Краткое задание 1
Какая сумма, согласно протоколу допроса, была материальным основанием предприятия Татарова?
Краткое задание 2
Перепишите отрывок протокола допроса, начиная со слов «Что касается утверждения» и заканчивая словами «этом представилась надобность.». Замените в нем «Татаров» на «допрашиваемый».

Цитированные выше письма эти не объяснили нам ничего. Подлинный протокол допроса гласил:
«Материальным основанием предприятия Татарова является сумма в 10 тысяч рублей, занятая отцом его, затем обещание денежной поддержки со стороны Чарнолусского в размерах, которые в разговорах не определялись. Вообще формальная сторона положения Чарнолусского в издательстве не определялась; из разговоров было ясно лишь, что он отдает себя всецело в распоряжение издательства и выражал готовность взять на себя соредакторство. В последнее время Татаров списался через Б. с одним одесским капиталистом (Цитрон), который предлагал капитал для подобного же издательства, причем пока еще ответа от него не имеется. Имеются в виду также переговоры с одним денежным лицом в Киеве. Объявление об издательстве было послано в “Сын Отечества”, а Чарнолусскому одновременно было послано уведомление с предложением, если он найдет нужным, вычеркнуть свой адрес. Относительно окончательной редакции объявления об издательстве Татаров ни с кем не советовался. Татаров рассматривал издательство как дело партийное только по своему содержанию, но чисто личное с организационной стороны. Что касается связей, которые могут помочь в деле проведения издания сквозь цензуру, то здесь Татаров рассчитывал на посредничество Чарнолусского и сына Кутайсова, с которым он виделся в Петербурге (но никаких определенных разговоров с ним по этому поводу не имел). С отцом Кутайсова он был знаком в Иркутске, бывая в его доме. Отец познакомил его с сыном в Петербурге.
Официально кооптирован был Татаров в Центральный комитет в Одессе на собрании, состоявшем из П.Я. (А. И. Потапов), Л. (А. В. Якимова) и П. (В. В. Леонович), причем от первого он получил все пароли и шифры.
Что касается утверждения Чарнолусского, что никакого участия в деле ни он, ни кто-либо через его посредство, хотя бы в форме обещания, не принимает и что его прикосновенность ограничивается лишь готовностью помочь некоторыми техническими указаниями, разного рода советами и т. п., то Татаров утверждает, что из всех переговоров и писем, напротив того, вынес убеждение, что Чарнолусский отдает себя всецело в распоряжение издательства. На основании этого убеждения Татаров считал возможным обратиться к нему с просьбой об участии в покрытии сделанных расходов, если бы в этом представилась надобность.
Подробностей разговоров с А. теперь Татаров не помнит. Помнит лишь, что А. сообщил ему об имеющейся в С[анкт]П[етер]Б[ургском] комитете возможности сделать покушение на Трепова. В это время, как и вообще, Татаров держался того взгляда, что местный комитет не должен заниматься такими предприятиями, как против Трепова или даже против царя, так как это дело боевой организации, и поэтому ни за себя, ни за Центральный комитет Татаров не мог дать на это согласие.

Выдержка из данных

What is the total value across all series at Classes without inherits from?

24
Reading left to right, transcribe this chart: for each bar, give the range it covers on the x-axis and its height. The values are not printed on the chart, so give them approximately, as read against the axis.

Решение задания 1
Сумма в 10 тысяч рублей, занятая его отцом.

Решение задания 2
Что касается утверждения Чарнолусского, что никакого участия в деле ни он, ни кто-либо через его посредство, хотя бы в форме обещания, не принимает и что его прикосновенность ограничивается лишь готовностью помочь некоторыми техническими указаниями, разного рода советами и т. п., то допрашиваемый утверждает, что из всех переговоров и писем, напротив того, вынес убеждение, что Чарнолусский отдает себя всецело в распоряжение издательства. На основании этого убеждения допрашиваемый считал возможным обратиться к нему с просьбой об участии в покрытии сделанных расходов, если бы в этом представилась надобность.